1. Constitui crime, nos termos do artigo 166 do Código Penal, alterar, sem licença da autoridade competente, o aspecto de local especialmente protegido por lei. O fato, contudo, só é punível se o agente tiver consciência de tal proibição.
2. Demonstrado que os Apelados não tinham conhecimento de que ao construírem casa no terreno por eles adquirido estariam cometendo o crime previsto naquele dispositivo penal, resulta configurada a atipicidade da conduta, por erro de tipo, o que exclui o dolo.
3. Recurso improvido. 
ANÁLISE DA DECISÃO
O Ministério Público Federal ofereceu denúncia contra os acusados pela prática do crime previsto no artigo 166 do Código Penal, por terem construído um imóvel de veraneio no sítio histórico de COROA VELHA, no Município de Santa Cruz de Cabrália, Estado da Bahia, sem prévia autorização do IPHAN, alterando o aspecto de local especialmente protegido pelo Decreto-lei nº 25, de 30.11.1937.
Os fatos se deram no ano de 1995, antes, portanto, da vigência da Lei de Crimes Ambientais (Lei n° 9.605), que é do ano de 1998. Em virtude disso, a denúncia se baseou no art. 166 do CP, e não no art. 63 da Lei n° 9.605/98, que se refere especificamente aos delitos cometidos em detrimento do patrimônio cultural. 
O grande equívoco que, data venia, pode ser verificado no acórdão transcrito, não está relacionado ao mérito da decisão, ou seja, se a mesma foi ou não acertada. Trata-se de um deslize de ordem técnica, envolvendo as tênues características que diferenciam o erro de tipo do erro de proibição.
De acordo com a definição de Wessels, citado por Rogério Greco, ocorre um “erro de tipo quando alguém não conhece, ao cometer o fato, uma circunstância que pertence ao tipo legal”. (Greco, 2006). Trata-se de uma falsa representação da realidade em relação a um determinado elemento do crime. Quando essa falsa representação recai sobre elemento constitutivo do tipo penal, tem-se o erro de tipo essencial, que exclui a tipicidade da conduta, nos termos do art. 20 do Código Penal.

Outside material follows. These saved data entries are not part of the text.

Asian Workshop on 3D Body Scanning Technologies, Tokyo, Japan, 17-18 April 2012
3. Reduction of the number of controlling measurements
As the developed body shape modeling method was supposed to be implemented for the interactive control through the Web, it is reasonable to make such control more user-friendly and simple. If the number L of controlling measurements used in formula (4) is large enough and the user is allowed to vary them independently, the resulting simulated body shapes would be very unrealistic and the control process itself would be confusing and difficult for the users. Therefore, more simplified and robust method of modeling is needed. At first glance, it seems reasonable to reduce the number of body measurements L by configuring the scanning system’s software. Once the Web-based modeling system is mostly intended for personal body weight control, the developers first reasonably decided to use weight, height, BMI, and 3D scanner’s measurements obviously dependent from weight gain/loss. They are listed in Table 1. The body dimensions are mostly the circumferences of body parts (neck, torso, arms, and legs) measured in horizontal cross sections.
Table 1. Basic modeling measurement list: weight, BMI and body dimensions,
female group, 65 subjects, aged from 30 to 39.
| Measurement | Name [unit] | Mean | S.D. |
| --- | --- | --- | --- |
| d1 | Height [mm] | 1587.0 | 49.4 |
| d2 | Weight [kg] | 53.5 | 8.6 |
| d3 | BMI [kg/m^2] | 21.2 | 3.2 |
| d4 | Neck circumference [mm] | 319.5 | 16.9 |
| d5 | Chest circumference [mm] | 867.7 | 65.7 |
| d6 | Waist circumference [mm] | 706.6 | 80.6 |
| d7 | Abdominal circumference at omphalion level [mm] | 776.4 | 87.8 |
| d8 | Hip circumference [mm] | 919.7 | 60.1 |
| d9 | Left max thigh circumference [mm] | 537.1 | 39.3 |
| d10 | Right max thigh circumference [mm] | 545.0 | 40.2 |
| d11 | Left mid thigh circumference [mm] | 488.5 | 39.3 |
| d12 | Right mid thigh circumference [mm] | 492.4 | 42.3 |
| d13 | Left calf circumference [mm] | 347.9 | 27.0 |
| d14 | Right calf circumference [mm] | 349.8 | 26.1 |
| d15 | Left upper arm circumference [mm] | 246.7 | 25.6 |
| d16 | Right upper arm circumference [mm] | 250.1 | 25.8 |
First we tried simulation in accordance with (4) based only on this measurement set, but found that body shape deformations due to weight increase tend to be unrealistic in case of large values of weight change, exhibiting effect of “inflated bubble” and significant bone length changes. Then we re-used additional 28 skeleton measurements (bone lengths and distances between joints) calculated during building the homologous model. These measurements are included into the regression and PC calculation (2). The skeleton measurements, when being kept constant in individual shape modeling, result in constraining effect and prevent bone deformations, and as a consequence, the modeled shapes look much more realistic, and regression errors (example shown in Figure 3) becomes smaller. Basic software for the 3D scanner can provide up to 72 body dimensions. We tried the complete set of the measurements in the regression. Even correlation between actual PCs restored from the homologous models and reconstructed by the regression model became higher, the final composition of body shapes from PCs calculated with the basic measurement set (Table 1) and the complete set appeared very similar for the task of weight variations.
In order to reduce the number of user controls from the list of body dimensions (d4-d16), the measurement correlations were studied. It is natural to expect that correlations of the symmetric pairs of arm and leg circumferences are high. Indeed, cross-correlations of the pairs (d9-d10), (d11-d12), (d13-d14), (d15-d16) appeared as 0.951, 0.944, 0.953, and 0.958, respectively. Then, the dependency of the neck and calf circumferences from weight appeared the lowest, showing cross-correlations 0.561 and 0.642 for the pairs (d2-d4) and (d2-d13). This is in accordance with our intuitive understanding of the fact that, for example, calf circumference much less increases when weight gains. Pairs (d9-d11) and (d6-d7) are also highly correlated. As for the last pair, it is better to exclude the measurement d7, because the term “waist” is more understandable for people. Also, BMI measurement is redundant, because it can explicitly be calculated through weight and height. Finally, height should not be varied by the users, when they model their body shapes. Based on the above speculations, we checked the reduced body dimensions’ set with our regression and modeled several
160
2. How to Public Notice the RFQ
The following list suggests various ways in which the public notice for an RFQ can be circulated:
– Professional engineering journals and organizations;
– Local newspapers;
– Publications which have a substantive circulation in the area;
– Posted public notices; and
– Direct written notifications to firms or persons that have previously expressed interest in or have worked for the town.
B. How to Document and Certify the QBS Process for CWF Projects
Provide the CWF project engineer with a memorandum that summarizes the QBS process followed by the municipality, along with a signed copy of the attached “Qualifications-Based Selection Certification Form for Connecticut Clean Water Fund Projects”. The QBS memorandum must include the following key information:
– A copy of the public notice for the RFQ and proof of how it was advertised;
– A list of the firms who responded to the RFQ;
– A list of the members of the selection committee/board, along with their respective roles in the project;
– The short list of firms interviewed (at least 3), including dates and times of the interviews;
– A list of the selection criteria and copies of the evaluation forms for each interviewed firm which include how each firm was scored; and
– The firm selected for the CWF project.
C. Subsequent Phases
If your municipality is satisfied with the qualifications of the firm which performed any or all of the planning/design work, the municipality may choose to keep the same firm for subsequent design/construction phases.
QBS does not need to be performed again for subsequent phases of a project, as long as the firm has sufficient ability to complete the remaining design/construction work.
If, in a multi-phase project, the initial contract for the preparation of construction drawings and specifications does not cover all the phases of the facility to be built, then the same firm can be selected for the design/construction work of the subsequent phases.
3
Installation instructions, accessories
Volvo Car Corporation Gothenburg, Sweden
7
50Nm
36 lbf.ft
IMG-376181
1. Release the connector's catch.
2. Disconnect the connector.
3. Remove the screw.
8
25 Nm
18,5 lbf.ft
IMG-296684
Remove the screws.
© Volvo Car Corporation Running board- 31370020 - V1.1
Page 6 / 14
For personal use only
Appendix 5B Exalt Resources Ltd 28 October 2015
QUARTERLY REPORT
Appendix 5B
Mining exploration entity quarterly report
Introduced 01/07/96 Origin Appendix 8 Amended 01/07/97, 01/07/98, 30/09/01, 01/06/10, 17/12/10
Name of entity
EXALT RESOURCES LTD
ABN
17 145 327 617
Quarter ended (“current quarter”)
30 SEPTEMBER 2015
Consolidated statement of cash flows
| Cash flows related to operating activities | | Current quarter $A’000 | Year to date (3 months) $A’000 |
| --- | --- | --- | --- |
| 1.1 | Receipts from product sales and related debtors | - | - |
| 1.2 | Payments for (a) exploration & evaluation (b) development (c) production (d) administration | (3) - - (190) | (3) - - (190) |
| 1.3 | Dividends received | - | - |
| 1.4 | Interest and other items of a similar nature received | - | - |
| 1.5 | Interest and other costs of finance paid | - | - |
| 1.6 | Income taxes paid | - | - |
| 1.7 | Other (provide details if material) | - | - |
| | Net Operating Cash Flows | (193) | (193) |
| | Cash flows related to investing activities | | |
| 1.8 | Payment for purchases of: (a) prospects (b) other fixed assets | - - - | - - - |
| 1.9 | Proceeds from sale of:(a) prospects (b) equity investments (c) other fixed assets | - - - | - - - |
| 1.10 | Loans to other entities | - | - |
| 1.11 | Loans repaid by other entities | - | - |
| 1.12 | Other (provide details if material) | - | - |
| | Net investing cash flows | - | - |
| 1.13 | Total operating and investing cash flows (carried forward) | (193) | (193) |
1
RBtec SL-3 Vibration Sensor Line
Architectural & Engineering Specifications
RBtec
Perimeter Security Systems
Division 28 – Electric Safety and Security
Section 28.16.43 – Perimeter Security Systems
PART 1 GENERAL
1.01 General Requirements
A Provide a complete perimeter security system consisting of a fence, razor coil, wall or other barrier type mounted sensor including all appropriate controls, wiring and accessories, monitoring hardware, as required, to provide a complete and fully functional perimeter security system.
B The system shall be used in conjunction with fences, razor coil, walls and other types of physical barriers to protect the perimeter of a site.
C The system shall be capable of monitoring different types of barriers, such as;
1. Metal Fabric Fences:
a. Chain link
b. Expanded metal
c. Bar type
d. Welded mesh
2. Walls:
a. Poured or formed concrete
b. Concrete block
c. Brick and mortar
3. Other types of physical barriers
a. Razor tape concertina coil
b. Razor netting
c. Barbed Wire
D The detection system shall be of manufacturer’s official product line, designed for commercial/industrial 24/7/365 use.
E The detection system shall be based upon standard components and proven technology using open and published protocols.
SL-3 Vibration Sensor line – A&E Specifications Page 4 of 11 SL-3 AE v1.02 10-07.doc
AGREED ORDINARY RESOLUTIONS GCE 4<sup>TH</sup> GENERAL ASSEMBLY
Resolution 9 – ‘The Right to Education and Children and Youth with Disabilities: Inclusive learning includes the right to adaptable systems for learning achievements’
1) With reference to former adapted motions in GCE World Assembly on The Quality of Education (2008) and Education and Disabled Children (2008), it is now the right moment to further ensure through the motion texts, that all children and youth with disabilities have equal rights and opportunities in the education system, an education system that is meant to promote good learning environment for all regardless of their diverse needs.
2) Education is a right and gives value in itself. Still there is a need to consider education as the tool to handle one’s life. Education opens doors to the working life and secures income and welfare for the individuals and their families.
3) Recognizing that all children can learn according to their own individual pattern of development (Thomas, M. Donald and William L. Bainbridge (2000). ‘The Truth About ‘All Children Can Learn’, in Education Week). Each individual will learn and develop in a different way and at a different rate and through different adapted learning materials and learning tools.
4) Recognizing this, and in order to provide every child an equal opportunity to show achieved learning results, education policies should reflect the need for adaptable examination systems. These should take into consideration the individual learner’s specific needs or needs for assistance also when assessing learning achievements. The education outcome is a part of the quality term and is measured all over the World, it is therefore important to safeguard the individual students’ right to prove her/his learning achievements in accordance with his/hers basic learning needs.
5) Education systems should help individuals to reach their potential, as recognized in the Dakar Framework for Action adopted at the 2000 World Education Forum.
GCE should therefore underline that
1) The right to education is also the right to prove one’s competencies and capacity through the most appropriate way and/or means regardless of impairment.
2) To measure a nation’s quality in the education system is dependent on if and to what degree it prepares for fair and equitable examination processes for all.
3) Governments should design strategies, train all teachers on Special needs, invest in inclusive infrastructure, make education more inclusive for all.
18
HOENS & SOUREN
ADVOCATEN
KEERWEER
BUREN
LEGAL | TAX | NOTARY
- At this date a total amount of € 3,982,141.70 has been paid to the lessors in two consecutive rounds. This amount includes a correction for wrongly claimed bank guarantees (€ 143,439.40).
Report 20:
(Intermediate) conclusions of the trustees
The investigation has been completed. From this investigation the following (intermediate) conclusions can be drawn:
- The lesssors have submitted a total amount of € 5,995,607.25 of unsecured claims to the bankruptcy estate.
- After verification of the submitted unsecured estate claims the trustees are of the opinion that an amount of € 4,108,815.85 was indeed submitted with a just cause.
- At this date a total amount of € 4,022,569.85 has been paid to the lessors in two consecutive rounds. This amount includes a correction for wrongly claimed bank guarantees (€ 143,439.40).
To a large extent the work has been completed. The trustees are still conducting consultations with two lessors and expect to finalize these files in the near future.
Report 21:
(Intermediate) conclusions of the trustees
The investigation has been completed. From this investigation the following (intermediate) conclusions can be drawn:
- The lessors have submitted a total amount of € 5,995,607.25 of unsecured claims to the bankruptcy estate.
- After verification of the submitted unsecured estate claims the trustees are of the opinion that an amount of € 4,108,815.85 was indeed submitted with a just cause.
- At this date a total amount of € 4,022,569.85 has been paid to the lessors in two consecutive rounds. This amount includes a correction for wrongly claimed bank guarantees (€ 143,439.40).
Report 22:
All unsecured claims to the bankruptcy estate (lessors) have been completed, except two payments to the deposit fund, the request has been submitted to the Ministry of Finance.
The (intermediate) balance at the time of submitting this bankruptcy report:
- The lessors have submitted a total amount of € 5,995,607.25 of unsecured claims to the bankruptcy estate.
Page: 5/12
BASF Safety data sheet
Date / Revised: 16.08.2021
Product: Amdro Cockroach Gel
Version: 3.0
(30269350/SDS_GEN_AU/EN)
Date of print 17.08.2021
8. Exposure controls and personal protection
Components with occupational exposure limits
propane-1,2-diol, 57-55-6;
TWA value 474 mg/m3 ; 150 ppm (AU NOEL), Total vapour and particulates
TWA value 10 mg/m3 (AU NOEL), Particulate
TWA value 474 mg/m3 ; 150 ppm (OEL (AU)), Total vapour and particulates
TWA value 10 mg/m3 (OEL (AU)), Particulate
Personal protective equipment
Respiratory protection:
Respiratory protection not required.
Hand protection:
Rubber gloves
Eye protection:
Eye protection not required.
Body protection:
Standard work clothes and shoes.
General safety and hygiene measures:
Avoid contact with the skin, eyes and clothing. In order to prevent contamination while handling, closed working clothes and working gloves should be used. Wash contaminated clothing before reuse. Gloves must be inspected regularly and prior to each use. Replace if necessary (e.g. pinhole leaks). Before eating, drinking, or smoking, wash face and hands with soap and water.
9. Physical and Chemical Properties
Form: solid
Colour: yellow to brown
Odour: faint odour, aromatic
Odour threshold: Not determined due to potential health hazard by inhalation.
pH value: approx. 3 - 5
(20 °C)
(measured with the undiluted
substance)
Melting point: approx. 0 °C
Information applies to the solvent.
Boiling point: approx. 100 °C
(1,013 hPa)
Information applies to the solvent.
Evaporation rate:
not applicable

Ou seja, em suma, o erro de tipo recai sobre circunstância que constitui elemento essencial do tipo. A falsa percepção do agente em relação a tal elemento exclui o dolo, motivo pelo qual pode se falar que não há tipicidade, e, consequentemente, que não há crime.
Se o erro de tipo está relacionado com a exclusão da tipicidade, tem-se que o erro de proibição direto está intimamente ligado à exclusão da culpabilidade. Ensina a doutrina que “erro de proibição, por sua vez, é o que incide sobre a ilicitude de um comportamento. O agente supõe, por erro, ser lícita a sua conduta. O objeto do erro não é, pois, nem a lei, nem o fato, mas a ilicitude, isto é, a contrariedade do fato em relação à lei. O agente supõe permitida uma conduta proibida. (...). O erro de proibição, por sua vez, quando inevitável, exclui a culpabilidade, impedindo a punição a qualquer título, em razão de não haver crime sem culpabilidade”. (Bittencourt, 2003).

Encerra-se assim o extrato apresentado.